## SOURCE EXCERPT:
<<<<
Declared Null is True (no difference) Null is False (difference) Total
Sig Type 1 (V) True Positives (S) R
Non-Sig True Negative (U) Type II (T) M-R
Total Mo M-Mo M

FDR error = V / R

Benjamini and Hochberg procedure

  1. Sort all p-values from all tests you did (smallest to largest)
  2. Assign ranks to the p-values (lowest=1, etc.).
  3. Calculate each individual p-value’s Benjamini-Hochberg critical value, using the formula (rank/total number of tests)*q, where: q = the false discovery rate (a percentage, chosen by you or via algorithm which is beyond our scope)
  4. Compare your original p-values to the B-H critical value; find the largest pvalue that is smaller than the critical value.

For example 5 t-tests only:

Test Pvalue Rank BH Critical Value (Rank/m)*q [.1] Significant?
Test 5 .001 1 0.02 Yes
Test 1 .030 2 0.04 Yes
Test 3 .045 3 0.06 Yes
Test 2 .056 4 0.08 Yes
Test 4 .230 4 0.1 No

FDR simulation

Repeat our original simulation but correct the pvalues using FDR correction. Note we will set FDR level to be about .05 to compare to Bonferroni, but people could change their alpha to be higher (.1 or .25 as in the Dead Salmon Paper).

Results Table of FDR Simulation

Declared Null is True (no difference) Null is False (difference) Total
Sig 21 633 654
Non-Sig 37479 11867 49346
Total 37500 12500 50000

We can compare this to our Bonferroni Correction Table.
>>>>
## TO DO:
1. What are the steps of the Benjamini and Hochberg procedure in the false discovery rate excerpt?
2. In the false discovery rate excerpt, what FDR level is set for the simulation so it can be compared to Bonferroni?
3. Extend the false discovery rate excerpt from its last sentence.
The data that follow are separate material unrelated to the false discovery rate excerpt.

## INFORMATION GIVEN:
<<<<
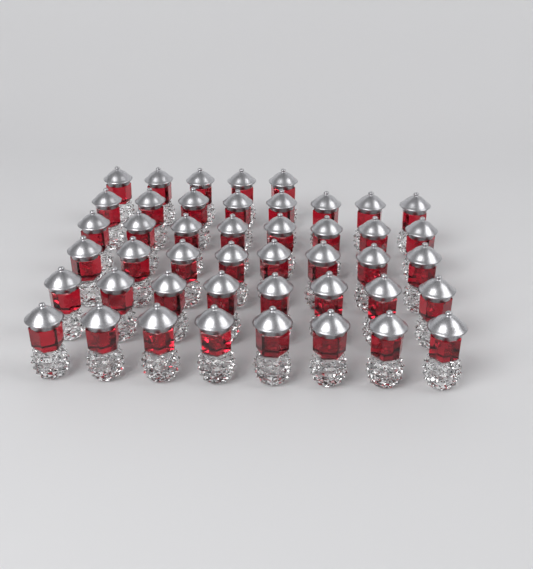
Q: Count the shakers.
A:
>>>>
<<<<
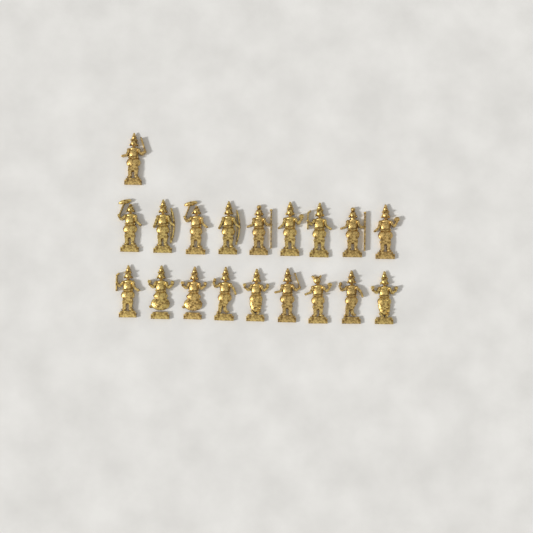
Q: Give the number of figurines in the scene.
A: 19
>>>>
<<<<
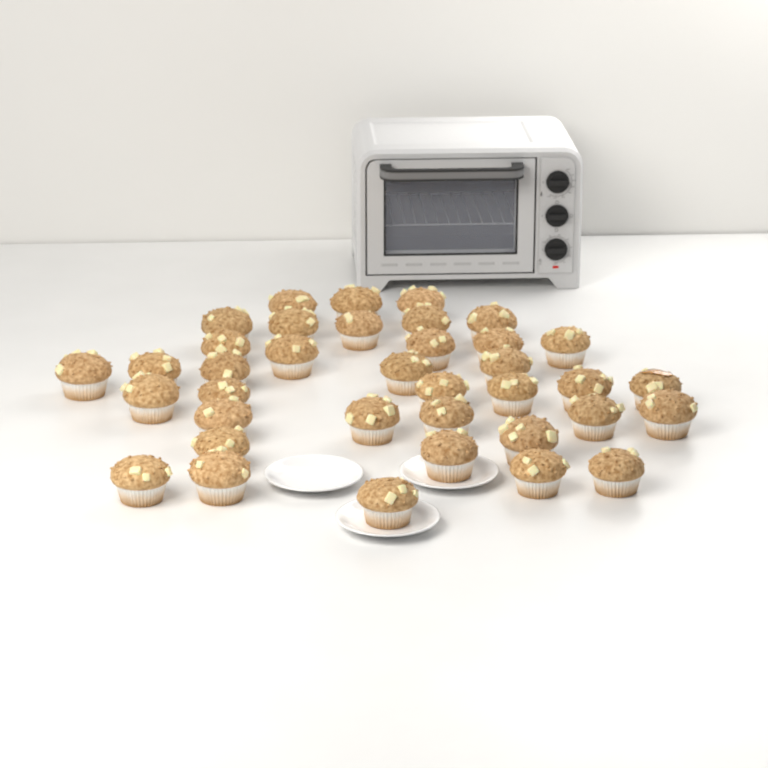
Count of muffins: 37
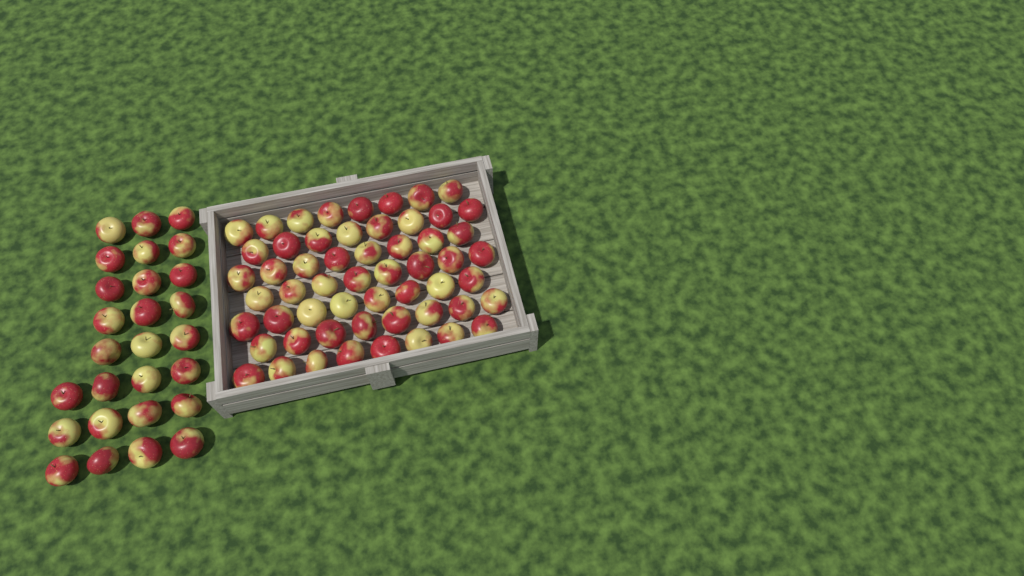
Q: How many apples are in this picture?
>>>>
## ANSWERS TO EACH TASK:
1.
1. Sort all p-values from all tests, smallest to largest.
2. Assign ranks to the p-values, with the lowest ranked 1.
3. Calculate each p-value's Benjamini-Hochberg critical value with the formula (rank/total number of tests)*q, where q is the chosen false discovery rate.
4. Compare the original p-values to the critical values and find the largest p-value that is smaller than its critical value.

2. About .05.

3.
FDR = V / R = 0.0321

Type II = T/M-Mo = 0.949

Plot of FDR Corrected Pvalues

Results Table of FDR Simulation (alpha=.10)

Declared Null is True (no difference) Null is False (difference) Total
Sig 152 1958 2110
Non-Sig 37348 10542 47890
Total 37500 12500 50000

We can compare this to our Bonferroni Correction Table.

FDR = V / R = 0.072

Type II = T/M-Mo = 0.843

Notes

  • FDR q values are controlled via an algorithm in R, and we will not go into the details.
  • FDR (BH procedure) is only one of methods, there are others, but we will not go into them.
  • FDR correction is often applied to correction matrices because it’s more logical as you are doing exploratory work. Simply pass your pvalues into this function: Correct.Pvalues<-p.adjust(Pvector, method = 'fdr'). You can decide on what to call significant (alpha .05 or .10 depending on how exploratory you want to be).
  • To avoid these issues, FMRI hypothesis can be constrained to be not “whole brain” or voxel by voxel comparisons.